Cyber Security Framework (e.g., NIST CSF)
Provides common language & best practices to manage risk.
Core Functions: Identify, Protect, Detect, Respond, Recover.
Sub-categories (illustrative):
Asset Management, Governance, Risk Assessment/Management Strategy.
Data Security, Access Control, Awareness & Training, Maintenance.
Anomalies & Events, Continuous Monitoring, Detection Processes.
Response Planning, Communications, Analysis, Mitigation.
Recovery Planning, Improvements, External Communications.
Why Use a Framework?
Prioritises resource allocation & budgeting.
Improves decision-making & risk posture.
Simplifies regulatory alignment (GDPR, HIPAA, PCI-DSS).
Promotes enterprise-wide cyber-security culture & shared terminology.

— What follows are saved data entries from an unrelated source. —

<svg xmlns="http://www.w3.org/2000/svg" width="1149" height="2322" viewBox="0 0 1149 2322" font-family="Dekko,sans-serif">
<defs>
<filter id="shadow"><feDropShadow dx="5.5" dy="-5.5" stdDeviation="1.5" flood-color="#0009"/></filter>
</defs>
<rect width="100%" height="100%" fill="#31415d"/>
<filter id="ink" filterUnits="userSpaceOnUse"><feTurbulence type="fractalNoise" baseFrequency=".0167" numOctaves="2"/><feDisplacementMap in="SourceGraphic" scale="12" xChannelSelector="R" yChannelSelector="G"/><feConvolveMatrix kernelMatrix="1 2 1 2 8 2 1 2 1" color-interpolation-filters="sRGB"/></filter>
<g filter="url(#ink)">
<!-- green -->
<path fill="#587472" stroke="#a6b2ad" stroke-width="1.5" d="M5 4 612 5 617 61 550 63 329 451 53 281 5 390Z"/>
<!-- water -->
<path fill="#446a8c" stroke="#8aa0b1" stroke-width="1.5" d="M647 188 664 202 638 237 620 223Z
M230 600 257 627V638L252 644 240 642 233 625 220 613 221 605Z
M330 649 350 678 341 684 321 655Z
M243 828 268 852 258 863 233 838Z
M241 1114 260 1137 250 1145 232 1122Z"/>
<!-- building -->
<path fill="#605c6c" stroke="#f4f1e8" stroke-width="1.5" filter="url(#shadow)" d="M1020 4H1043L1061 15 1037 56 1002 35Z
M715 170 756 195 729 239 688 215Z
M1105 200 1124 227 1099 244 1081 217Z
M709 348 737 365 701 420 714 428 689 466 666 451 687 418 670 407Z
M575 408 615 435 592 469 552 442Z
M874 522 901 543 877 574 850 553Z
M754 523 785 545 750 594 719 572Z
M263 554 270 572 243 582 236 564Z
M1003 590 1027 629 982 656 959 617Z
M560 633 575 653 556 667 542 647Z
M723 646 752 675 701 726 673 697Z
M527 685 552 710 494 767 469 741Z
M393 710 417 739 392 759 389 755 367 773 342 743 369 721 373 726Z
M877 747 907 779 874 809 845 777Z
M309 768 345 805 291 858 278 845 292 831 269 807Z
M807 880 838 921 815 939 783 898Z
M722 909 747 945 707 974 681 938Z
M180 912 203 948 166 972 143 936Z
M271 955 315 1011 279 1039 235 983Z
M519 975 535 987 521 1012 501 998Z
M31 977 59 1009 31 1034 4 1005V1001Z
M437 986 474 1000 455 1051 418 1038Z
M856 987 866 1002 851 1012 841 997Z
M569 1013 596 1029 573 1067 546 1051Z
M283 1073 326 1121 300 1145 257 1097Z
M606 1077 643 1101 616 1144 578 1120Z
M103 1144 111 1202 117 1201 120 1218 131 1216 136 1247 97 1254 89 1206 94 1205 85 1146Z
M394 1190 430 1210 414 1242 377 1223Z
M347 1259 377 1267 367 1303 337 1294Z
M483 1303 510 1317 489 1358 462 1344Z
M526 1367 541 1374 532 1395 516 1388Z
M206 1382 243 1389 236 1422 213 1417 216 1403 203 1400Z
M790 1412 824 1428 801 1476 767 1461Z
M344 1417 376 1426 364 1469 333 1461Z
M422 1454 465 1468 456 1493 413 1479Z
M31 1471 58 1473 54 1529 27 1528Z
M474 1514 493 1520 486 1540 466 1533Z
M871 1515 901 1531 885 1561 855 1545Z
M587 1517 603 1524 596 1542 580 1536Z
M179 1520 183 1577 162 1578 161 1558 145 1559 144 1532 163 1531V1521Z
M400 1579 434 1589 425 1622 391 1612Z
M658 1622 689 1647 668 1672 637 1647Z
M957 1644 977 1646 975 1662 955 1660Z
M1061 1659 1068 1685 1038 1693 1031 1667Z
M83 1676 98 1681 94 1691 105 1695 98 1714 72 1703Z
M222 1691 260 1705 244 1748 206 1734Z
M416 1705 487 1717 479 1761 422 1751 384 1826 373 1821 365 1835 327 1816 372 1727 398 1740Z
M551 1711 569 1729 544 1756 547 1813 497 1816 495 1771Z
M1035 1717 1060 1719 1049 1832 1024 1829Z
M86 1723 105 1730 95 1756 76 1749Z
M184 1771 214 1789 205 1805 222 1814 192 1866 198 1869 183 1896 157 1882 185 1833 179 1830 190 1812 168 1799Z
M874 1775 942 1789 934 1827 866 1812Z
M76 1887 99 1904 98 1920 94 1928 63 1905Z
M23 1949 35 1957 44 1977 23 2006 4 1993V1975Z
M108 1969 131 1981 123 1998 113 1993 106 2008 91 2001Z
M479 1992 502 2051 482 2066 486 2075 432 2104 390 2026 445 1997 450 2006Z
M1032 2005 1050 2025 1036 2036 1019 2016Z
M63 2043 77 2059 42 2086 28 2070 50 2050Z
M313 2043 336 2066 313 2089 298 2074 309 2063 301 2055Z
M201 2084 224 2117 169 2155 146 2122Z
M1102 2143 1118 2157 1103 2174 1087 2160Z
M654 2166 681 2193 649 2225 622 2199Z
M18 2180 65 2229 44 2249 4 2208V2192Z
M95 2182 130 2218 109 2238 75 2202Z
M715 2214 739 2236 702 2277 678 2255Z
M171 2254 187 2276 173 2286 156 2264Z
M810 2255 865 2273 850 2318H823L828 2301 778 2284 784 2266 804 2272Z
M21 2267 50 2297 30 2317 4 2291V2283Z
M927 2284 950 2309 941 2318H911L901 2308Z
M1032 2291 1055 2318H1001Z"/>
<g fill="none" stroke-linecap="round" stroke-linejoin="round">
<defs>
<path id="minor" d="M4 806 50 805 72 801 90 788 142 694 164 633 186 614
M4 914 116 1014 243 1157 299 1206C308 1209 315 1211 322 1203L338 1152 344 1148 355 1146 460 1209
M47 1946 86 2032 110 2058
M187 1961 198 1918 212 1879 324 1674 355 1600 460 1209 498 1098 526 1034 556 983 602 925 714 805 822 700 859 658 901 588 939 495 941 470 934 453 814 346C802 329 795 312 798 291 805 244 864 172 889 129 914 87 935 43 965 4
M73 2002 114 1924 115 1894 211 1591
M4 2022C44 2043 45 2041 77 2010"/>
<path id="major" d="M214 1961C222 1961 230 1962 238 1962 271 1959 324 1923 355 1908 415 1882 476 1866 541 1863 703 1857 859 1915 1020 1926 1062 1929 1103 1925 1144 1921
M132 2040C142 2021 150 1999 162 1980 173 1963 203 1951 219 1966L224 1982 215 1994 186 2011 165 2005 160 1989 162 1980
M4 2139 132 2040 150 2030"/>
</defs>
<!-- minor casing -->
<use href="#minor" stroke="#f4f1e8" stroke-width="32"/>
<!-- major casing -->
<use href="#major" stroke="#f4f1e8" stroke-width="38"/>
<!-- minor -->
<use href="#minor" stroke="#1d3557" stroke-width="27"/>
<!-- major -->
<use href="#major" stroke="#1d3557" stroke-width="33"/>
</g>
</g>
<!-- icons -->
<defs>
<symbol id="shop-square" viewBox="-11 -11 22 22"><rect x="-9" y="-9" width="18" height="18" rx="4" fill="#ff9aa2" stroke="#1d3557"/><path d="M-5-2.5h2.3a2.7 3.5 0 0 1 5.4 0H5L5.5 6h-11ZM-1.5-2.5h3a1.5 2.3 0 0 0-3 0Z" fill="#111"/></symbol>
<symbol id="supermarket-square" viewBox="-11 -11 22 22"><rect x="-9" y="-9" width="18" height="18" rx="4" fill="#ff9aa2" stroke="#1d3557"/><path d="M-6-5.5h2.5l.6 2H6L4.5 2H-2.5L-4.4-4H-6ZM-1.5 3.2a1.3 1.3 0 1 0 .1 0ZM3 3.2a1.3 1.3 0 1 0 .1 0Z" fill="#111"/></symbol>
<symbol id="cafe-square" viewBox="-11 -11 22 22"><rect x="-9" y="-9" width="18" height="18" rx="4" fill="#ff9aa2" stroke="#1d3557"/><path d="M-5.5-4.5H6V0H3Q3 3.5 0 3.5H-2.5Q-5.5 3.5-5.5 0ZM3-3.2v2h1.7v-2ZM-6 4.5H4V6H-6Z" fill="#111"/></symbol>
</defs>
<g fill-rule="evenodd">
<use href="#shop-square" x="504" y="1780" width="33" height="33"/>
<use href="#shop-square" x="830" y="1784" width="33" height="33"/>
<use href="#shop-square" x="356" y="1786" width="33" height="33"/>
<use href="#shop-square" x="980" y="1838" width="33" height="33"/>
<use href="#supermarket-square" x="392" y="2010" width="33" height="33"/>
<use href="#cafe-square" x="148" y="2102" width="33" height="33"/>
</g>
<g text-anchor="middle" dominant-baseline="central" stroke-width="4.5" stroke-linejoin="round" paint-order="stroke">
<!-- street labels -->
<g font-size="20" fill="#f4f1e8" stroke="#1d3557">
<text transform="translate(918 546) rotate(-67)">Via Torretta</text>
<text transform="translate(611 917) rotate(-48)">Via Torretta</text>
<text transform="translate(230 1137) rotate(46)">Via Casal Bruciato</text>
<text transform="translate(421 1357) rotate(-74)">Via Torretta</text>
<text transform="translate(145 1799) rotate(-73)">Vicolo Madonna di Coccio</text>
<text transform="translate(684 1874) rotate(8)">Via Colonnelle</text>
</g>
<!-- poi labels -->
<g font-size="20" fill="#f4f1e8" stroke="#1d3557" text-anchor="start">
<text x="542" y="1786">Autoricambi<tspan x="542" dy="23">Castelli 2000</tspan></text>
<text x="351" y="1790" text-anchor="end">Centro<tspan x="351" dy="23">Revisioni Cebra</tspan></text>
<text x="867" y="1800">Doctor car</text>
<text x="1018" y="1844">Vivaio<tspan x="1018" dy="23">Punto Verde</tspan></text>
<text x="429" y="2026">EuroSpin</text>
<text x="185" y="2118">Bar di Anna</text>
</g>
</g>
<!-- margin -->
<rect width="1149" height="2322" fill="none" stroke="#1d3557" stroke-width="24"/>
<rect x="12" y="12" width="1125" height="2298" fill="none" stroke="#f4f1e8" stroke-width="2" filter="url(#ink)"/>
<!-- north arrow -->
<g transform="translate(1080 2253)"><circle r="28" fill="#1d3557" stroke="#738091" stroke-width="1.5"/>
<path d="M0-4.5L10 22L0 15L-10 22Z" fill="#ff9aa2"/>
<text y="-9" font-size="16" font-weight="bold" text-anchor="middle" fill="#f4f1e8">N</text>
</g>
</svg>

Tools Supporting Risk Management
Antivirus / Endpoint Protection Platforms.
Firewalls (Next-Gen, Web-App, Cloud-native).
Encryption utilities (PGP, TLS, disk-encryptors).
Vulnerability Scanners (Nessus, OpenVAS, Qualys).
Incident-response platforms & ticketing (Siemplify, TheHive, JIRA-SecOps).
Key Benefits of Robust Cyber Risk Management
Protects sensitive data & reduces probability of breaches.
Minimises financial loss (fines, downtime, ransom, litigation).
Ensures legal & regulatory compliance – averts penalties.
Enhances brand reputation & customer trust.
Enables quicker detection, response, and recovery → business continuity.
Ethical, Philosophical & Practical Considerations
Duty of care: organisations bear moral responsibility to safeguard stakeholder information.
Privacy vs. surveillance trade-off: balance monitoring with employee rights.
Resource equity: small firms must innovate (cloud security, MSSPs) to achieve comparable protection levels.
Sustainability: energy-efficient data centres & green IT practices align with availability & environmental ethics.
Continuous learning culture: empower users; human layer remains weakest link.
Summary / Final Takeaways
Cyber security safeguards the digital fabric of modern society.
Risk-based, policy-driven approach harmonises technical, human, and procedural defences.
CIA triad underpins every control & decision.
Structured frameworks & incident-response lifecycles convert chaos into repeatable workflows.
Continuous monitoring, education, and improvement are non-negotiable for resilient security posture.